• Given entries:
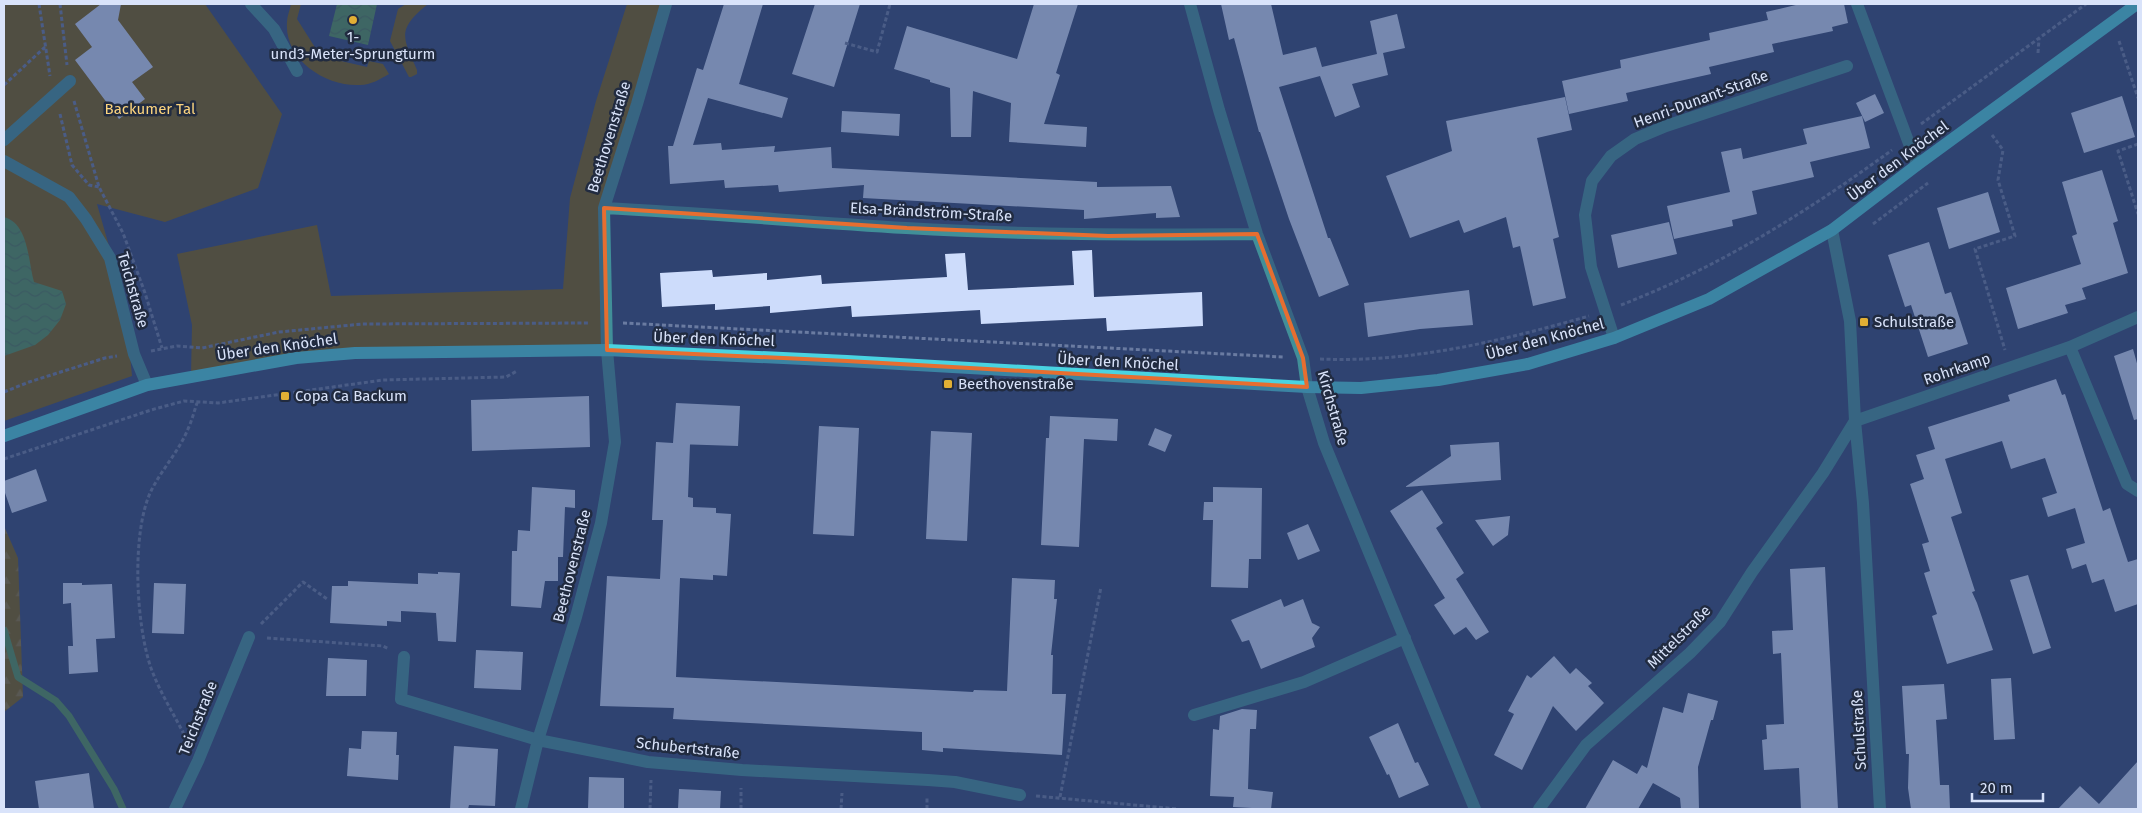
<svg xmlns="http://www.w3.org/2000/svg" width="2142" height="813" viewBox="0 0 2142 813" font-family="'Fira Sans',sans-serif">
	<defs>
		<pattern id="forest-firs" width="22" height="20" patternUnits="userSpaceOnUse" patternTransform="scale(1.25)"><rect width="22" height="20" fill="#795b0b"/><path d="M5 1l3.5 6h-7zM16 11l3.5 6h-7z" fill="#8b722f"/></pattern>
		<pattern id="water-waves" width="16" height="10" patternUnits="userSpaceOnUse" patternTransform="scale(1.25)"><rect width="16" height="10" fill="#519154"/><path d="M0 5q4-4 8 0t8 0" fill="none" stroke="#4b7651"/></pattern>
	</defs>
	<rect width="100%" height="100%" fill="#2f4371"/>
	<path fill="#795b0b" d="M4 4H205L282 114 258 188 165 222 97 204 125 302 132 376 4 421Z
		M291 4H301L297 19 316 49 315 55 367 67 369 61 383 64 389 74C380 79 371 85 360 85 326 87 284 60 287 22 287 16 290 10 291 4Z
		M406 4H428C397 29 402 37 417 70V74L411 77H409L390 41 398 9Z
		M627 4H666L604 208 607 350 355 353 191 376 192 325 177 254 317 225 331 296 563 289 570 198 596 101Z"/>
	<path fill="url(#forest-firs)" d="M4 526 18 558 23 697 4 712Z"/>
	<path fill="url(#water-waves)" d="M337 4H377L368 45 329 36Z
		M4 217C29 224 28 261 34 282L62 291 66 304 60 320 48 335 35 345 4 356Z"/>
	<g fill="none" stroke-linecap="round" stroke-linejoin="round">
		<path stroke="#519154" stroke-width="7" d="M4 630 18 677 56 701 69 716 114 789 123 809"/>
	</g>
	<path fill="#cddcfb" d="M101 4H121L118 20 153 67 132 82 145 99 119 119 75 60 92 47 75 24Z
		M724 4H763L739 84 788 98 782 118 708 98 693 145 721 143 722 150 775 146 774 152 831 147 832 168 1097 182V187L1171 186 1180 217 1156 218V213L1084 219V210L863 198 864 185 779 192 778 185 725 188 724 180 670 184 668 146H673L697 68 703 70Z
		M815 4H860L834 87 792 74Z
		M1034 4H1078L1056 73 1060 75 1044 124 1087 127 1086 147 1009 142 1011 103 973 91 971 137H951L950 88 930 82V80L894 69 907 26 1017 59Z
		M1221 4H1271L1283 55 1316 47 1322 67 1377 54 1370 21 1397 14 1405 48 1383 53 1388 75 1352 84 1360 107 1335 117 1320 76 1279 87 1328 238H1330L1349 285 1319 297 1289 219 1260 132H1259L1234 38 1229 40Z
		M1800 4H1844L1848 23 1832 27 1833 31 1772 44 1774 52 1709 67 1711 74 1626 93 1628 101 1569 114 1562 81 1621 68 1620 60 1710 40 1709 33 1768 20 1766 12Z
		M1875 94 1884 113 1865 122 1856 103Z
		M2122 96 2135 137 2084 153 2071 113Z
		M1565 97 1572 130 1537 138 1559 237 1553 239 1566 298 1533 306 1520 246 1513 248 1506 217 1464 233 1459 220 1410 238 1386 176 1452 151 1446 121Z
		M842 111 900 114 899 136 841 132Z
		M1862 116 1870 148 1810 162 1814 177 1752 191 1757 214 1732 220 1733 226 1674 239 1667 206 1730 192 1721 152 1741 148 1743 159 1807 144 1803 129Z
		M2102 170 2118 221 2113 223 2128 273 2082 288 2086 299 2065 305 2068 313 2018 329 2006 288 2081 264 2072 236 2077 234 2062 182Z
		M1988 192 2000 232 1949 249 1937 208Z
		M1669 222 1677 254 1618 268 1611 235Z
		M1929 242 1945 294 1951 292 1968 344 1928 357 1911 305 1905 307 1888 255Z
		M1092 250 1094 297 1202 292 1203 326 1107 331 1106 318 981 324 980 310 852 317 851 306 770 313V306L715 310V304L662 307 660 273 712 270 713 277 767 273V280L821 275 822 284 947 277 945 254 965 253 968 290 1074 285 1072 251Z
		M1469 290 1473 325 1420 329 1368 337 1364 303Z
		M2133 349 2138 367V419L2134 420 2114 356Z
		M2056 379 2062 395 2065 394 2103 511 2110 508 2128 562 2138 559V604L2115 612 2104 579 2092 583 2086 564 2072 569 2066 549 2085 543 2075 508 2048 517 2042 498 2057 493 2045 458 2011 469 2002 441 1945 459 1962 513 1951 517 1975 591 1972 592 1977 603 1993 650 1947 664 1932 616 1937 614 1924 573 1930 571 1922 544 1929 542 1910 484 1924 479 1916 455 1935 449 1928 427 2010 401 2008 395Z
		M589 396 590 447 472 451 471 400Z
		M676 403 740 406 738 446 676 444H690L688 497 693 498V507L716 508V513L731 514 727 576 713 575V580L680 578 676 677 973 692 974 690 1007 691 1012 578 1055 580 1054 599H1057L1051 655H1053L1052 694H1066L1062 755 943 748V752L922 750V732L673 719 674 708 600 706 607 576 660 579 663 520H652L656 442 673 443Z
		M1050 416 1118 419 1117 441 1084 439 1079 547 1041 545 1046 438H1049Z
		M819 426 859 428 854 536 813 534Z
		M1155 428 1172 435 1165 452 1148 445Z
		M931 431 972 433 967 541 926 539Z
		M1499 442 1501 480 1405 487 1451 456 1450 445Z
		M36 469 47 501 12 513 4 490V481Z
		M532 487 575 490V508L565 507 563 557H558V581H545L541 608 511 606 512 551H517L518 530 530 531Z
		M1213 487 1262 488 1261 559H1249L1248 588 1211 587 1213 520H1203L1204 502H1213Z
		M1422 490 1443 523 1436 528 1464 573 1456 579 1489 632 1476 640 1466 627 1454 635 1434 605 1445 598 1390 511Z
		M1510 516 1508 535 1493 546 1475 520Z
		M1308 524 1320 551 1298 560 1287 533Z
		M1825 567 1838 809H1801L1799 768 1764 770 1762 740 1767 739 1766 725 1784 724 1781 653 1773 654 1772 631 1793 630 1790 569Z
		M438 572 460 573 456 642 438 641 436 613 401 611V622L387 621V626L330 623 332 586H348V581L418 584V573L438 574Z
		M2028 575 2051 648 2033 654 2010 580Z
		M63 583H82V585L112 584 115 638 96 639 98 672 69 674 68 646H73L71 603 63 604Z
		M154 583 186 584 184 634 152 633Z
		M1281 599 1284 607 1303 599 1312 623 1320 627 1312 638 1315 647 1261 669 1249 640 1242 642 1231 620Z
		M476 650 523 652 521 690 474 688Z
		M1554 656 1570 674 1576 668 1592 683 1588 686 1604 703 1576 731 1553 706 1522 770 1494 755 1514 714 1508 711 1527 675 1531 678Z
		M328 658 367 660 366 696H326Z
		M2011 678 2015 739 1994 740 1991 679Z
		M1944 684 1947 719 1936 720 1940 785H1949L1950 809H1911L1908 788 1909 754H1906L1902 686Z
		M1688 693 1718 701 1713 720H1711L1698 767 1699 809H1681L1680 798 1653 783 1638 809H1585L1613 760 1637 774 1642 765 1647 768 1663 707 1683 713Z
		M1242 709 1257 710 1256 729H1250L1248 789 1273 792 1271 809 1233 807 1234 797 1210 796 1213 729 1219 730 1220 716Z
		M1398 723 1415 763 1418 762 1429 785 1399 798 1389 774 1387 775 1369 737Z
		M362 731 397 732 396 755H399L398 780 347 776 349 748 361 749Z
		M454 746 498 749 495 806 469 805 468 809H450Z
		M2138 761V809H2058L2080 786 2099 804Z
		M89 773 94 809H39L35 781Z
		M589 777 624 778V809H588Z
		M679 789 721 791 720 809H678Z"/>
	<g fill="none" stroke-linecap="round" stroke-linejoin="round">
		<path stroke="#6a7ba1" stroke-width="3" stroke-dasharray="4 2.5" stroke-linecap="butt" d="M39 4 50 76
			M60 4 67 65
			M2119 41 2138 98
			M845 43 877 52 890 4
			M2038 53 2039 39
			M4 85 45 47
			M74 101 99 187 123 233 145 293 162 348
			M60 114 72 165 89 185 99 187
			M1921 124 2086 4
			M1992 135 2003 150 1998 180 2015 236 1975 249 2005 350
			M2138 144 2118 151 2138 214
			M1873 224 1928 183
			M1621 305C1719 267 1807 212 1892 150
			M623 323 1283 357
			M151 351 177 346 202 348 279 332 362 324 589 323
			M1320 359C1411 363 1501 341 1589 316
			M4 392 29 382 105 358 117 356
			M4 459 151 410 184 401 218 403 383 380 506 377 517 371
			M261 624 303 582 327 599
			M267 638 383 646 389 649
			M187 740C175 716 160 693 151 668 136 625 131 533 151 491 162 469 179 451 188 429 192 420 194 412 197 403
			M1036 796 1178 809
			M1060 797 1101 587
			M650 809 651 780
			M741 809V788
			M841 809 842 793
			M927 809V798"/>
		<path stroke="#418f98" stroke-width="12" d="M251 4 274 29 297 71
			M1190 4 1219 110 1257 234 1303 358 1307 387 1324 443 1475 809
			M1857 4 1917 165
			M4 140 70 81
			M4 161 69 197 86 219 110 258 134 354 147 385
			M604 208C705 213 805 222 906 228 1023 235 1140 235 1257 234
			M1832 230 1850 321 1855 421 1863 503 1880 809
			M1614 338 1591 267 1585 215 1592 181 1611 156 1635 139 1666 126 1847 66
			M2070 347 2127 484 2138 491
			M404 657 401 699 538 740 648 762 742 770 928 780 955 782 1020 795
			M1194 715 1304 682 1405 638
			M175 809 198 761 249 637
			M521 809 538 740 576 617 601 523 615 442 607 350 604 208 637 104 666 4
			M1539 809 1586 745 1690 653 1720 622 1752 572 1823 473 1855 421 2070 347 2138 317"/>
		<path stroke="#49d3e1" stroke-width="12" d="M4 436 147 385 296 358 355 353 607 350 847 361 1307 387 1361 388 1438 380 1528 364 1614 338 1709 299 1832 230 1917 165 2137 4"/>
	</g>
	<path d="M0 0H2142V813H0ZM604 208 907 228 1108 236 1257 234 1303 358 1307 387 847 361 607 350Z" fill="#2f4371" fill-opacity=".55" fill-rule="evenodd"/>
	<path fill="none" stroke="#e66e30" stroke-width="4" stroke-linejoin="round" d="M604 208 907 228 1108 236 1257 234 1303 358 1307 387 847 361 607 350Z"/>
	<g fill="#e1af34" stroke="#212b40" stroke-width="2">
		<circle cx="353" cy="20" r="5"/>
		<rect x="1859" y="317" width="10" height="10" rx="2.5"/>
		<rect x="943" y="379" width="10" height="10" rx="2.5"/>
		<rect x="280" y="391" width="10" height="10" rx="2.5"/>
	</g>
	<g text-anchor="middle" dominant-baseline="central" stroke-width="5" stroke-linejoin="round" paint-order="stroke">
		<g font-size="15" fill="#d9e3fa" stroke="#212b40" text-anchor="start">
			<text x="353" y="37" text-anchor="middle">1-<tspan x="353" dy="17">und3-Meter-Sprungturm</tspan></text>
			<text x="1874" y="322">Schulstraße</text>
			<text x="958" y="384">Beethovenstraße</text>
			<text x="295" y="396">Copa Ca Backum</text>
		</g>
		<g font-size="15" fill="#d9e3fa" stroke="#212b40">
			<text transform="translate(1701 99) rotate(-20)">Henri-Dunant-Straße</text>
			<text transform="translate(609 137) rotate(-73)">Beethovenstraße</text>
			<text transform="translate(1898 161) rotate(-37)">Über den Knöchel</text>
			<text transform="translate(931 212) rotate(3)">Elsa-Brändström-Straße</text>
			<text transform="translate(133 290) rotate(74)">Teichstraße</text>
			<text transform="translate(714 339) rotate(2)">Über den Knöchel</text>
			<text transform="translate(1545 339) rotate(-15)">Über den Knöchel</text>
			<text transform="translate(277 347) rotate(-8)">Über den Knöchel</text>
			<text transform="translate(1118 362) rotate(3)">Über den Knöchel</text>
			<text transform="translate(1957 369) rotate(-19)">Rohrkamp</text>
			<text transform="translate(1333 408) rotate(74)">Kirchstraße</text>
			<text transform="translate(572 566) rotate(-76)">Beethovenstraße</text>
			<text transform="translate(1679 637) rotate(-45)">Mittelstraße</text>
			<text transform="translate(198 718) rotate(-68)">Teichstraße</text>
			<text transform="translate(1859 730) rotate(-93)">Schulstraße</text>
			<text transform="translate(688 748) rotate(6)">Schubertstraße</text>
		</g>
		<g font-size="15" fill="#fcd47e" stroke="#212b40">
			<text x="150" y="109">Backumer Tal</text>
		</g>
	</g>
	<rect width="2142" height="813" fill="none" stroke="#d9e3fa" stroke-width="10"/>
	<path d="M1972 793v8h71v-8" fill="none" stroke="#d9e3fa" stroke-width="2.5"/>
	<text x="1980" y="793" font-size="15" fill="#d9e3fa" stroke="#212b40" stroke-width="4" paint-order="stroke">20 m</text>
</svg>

• Exercise description:
Of the entries listed above, reproduce only the lines starting at the line containing "M1944 684 1947" and ending at the line containing "M2138 144 2118 151 2138 214". Include both, exactly as they stand.

• Response:
		M1944 684 1947 719 1936 720 1940 785H1949L1950 809H1911L1908 788 1909 754H1906L1902 686Z
		M1688 693 1718 701 1713 720H1711L1698 767 1699 809H1681L1680 798 1653 783 1638 809H1585L1613 760 1637 774 1642 765 1647 768 1663 707 1683 713Z
		M1242 709 1257 710 1256 729H1250L1248 789 1273 792 1271 809 1233 807 1234 797 1210 796 1213 729 1219 730 1220 716Z
		M1398 723 1415 763 1418 762 1429 785 1399 798 1389 774 1387 775 1369 737Z
		M362 731 397 732 396 755H399L398 780 347 776 349 748 361 749Z
		M454 746 498 749 495 806 469 805 468 809H450Z
		M2138 761V809H2058L2080 786 2099 804Z
		M89 773 94 809H39L35 781Z
		M589 777 624 778V809H588Z
		M679 789 721 791 720 809H678Z"/>
	<g fill="none" stroke-linecap="round" stroke-linejoin="round">
		<path stroke="#6a7ba1" stroke-width="3" stroke-dasharray="4 2.5" stroke-linecap="butt" d="M39 4 50 76
			M60 4 67 65
			M2119 41 2138 98
			M845 43 877 52 890 4
			M2038 53 2039 39
			M4 85 45 47
			M74 101 99 187 123 233 145 293 162 348
			M60 114 72 165 89 185 99 187
			M1921 124 2086 4
			M1992 135 2003 150 1998 180 2015 236 1975 249 2005 350
			M2138 144 2118 151 2138 214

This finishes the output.